- **What you are asked to do**: Emit an exact copy of the lines running from the start of the records to the line containing "thumb tip: (795, 416)", both included.

Saved entries
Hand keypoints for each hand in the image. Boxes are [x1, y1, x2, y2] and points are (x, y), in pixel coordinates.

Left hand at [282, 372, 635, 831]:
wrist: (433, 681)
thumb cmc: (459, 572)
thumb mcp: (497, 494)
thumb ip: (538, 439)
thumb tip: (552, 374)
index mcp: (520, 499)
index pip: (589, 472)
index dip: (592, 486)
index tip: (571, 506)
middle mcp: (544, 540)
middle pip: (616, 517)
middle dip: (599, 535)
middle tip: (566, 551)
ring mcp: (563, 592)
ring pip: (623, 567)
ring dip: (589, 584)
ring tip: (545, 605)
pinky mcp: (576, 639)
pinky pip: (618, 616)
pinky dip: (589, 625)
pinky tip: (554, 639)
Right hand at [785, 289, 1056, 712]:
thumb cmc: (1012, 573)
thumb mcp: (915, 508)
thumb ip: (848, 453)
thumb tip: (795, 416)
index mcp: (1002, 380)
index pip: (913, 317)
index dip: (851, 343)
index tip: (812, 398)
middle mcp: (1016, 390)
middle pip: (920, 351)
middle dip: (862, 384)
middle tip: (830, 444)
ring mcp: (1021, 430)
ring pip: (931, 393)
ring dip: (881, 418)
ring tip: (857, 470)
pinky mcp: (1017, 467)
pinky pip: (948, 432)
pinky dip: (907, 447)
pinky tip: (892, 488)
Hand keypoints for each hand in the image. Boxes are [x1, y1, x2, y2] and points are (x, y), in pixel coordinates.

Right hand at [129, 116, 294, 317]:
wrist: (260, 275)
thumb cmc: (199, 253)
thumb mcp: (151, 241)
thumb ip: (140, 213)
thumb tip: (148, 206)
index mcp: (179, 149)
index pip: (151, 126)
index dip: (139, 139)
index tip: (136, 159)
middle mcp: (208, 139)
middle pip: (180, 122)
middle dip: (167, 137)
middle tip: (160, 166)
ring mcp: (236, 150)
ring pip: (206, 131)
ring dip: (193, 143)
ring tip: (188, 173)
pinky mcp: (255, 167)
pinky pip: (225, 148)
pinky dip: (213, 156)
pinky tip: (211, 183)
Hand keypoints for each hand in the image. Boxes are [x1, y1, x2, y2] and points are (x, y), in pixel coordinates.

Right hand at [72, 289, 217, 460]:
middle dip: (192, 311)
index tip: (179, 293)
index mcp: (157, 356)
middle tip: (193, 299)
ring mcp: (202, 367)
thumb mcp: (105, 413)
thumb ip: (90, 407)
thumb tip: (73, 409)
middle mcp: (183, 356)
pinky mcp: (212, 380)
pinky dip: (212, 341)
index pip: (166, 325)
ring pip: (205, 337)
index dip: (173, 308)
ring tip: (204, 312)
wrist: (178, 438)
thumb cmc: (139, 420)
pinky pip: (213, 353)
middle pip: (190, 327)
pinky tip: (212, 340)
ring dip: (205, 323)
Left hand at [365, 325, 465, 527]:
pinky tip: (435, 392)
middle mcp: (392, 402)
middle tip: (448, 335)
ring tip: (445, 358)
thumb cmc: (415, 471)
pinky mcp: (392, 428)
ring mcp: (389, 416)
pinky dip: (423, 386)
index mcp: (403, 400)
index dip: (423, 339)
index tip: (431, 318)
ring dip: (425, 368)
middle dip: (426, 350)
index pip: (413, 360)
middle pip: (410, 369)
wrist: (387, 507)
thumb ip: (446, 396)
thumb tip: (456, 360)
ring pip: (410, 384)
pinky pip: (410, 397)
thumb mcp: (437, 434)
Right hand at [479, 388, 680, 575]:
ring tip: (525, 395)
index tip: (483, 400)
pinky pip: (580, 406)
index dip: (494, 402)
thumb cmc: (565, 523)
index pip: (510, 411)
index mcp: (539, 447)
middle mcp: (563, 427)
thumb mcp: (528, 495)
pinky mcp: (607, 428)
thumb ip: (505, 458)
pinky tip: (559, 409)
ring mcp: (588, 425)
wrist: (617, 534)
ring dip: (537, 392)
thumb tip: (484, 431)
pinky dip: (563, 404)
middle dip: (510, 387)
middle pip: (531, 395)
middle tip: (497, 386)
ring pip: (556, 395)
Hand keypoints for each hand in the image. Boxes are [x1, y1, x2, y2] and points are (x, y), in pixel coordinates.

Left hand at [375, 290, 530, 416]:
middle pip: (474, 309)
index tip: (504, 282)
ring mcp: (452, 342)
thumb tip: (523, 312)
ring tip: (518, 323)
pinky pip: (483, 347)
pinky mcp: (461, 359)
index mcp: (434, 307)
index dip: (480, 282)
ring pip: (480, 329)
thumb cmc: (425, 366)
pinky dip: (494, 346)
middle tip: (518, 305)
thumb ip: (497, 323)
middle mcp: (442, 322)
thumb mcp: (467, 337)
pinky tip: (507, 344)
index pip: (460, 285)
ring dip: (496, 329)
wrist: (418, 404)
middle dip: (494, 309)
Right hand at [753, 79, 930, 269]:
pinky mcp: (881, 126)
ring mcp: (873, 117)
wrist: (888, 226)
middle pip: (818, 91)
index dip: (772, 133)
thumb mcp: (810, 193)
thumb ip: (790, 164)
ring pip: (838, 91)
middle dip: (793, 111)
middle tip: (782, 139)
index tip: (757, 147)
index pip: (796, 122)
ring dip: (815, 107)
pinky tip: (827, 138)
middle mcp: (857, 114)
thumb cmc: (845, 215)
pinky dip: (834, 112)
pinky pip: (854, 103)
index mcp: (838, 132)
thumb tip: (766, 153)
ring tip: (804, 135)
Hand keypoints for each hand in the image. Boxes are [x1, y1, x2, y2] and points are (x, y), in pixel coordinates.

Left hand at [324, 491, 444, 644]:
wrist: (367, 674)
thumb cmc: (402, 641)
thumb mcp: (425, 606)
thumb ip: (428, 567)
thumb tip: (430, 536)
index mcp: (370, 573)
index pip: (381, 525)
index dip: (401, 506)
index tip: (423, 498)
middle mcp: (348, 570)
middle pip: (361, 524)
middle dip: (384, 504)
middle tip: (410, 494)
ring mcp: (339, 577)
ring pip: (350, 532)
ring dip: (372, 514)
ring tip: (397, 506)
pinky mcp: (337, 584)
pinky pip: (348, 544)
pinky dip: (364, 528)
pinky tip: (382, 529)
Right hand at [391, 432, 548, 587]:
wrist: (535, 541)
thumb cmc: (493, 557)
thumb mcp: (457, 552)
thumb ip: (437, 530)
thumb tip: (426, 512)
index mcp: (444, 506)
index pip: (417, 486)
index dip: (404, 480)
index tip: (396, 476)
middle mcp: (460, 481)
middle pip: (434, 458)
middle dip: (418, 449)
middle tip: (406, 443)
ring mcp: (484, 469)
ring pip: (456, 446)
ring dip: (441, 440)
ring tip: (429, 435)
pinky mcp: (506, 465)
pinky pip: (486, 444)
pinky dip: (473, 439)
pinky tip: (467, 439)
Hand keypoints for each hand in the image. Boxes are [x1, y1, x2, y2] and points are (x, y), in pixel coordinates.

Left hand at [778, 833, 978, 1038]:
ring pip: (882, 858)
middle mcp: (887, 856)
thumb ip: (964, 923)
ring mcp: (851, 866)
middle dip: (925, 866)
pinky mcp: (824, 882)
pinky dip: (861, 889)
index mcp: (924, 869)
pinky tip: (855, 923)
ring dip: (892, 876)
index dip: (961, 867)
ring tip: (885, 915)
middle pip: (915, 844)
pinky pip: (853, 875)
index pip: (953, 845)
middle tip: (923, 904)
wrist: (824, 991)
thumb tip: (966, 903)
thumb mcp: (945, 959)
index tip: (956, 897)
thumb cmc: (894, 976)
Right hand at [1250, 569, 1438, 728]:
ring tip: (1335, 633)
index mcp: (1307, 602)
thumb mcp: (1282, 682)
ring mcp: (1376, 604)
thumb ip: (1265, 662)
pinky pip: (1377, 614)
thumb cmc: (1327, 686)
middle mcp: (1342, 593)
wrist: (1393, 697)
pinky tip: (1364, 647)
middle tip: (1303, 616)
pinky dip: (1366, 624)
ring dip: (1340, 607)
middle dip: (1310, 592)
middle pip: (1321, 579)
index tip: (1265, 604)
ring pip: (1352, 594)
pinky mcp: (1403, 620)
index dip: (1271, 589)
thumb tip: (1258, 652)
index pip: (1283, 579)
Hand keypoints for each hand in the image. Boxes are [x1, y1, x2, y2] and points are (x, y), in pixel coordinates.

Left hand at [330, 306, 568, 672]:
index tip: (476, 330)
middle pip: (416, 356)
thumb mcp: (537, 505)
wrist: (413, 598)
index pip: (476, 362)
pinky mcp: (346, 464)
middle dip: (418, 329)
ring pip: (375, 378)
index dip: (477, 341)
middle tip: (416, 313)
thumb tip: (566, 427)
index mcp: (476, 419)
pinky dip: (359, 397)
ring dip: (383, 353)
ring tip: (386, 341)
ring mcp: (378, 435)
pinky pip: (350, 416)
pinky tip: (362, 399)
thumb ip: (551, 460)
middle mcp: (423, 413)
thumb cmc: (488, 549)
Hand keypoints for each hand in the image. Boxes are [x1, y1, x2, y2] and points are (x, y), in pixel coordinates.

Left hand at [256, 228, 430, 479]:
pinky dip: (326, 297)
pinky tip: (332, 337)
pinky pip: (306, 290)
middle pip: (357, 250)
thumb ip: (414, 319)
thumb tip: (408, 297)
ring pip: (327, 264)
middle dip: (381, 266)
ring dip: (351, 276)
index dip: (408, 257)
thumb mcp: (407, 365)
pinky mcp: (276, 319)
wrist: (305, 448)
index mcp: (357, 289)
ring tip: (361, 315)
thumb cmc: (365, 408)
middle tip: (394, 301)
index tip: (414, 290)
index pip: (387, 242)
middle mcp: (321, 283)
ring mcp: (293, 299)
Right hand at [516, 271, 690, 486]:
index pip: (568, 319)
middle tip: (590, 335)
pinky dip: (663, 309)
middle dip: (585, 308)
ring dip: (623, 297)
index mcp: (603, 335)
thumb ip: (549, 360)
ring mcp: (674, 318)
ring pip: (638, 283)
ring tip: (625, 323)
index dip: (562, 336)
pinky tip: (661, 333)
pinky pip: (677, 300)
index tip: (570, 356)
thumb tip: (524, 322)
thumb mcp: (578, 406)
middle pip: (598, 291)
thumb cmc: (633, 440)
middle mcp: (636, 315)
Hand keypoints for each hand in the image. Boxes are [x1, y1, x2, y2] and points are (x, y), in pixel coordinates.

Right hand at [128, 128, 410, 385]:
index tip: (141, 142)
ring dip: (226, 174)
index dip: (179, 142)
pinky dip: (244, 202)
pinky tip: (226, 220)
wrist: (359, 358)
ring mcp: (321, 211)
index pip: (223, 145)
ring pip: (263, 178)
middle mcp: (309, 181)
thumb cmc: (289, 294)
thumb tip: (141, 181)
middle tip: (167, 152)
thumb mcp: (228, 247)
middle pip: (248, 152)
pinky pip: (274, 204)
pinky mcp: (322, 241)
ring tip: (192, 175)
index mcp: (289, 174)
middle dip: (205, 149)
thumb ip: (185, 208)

- **Response box**:
Hand keypoints for each hand in the image. Boxes are [x1, y1, x2, y2] and points are (x, y), in pixel coordinates.

Left hand at [282, 372, 635, 831]:
wrist: (433, 681)
thumb cmc: (459, 572)
thumb mcp: (497, 494)
thumb ip: (538, 439)
thumb tip: (552, 374)
index mcp: (520, 499)
index pip: (589, 472)
index dip: (592, 486)
index tip: (571, 506)
middle mcp: (544, 540)
middle pip: (616, 517)
middle dip: (599, 535)
middle tip: (566, 551)
ring mcp: (563, 592)
ring pip: (623, 567)
ring dip: (589, 584)
ring tip: (545, 605)
pinky mcp: (576, 639)
pinky pip: (618, 616)
pinky dip: (589, 625)
pinky tip: (554, 639)
Right hand at [785, 289, 1056, 712]:
thumb cmc: (1012, 573)
thumb mcp: (915, 508)
thumb ip: (848, 453)
thumb tip: (795, 416)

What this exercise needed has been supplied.